Written task: Switch "developed" to "processed" throughout the records below and reproduce them with nothing else altered, leaving out the pictures.

(Lines of data)
** begin **

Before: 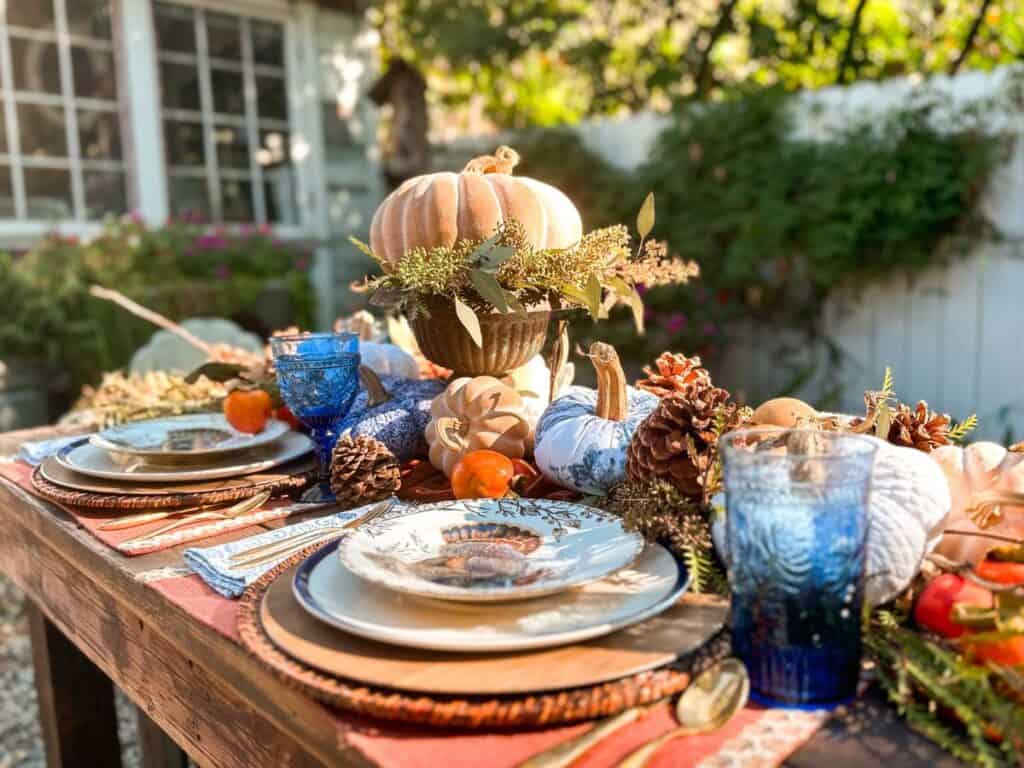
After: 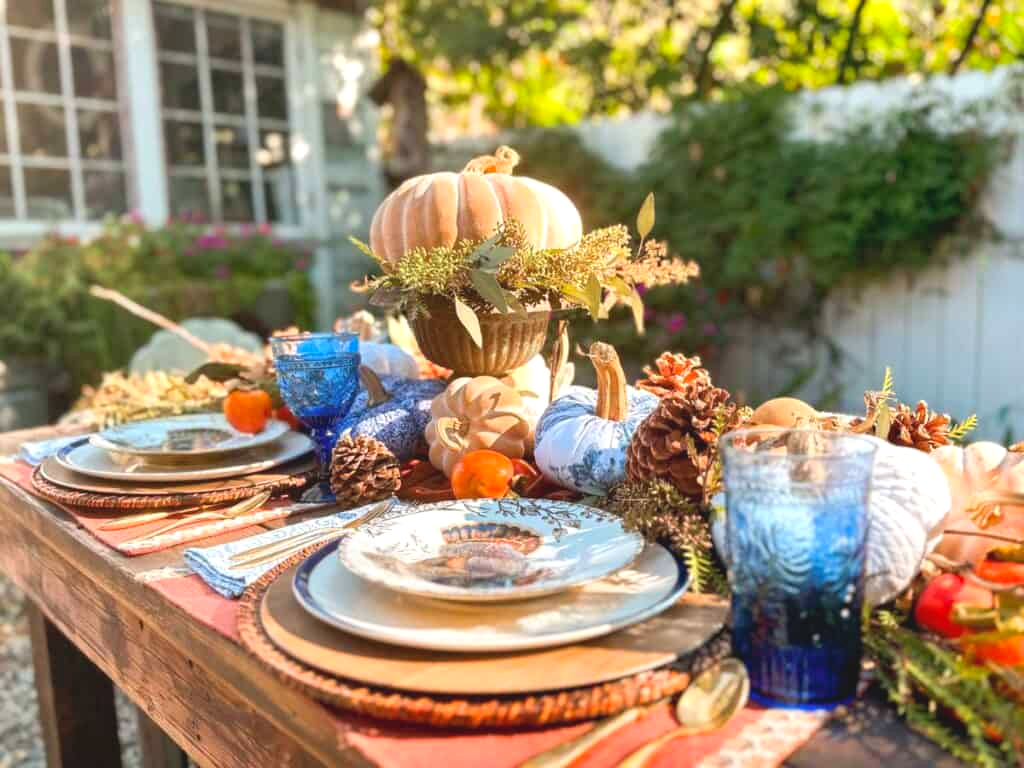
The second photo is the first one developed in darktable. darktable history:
exposure: exposure 0.375 EV, compensate highlight preservation false
contrast brightness saturation: contrast -0.1, brightness 0.05, saturation 0.08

** end **

Result of this exercise:
Before: 
After: 
The second photo is the first one processed in darktable. darktable history:
exposure: exposure 0.375 EV, compensate highlight preservation false
contrast brightness saturation: contrast -0.1, brightness 0.05, saturation 0.08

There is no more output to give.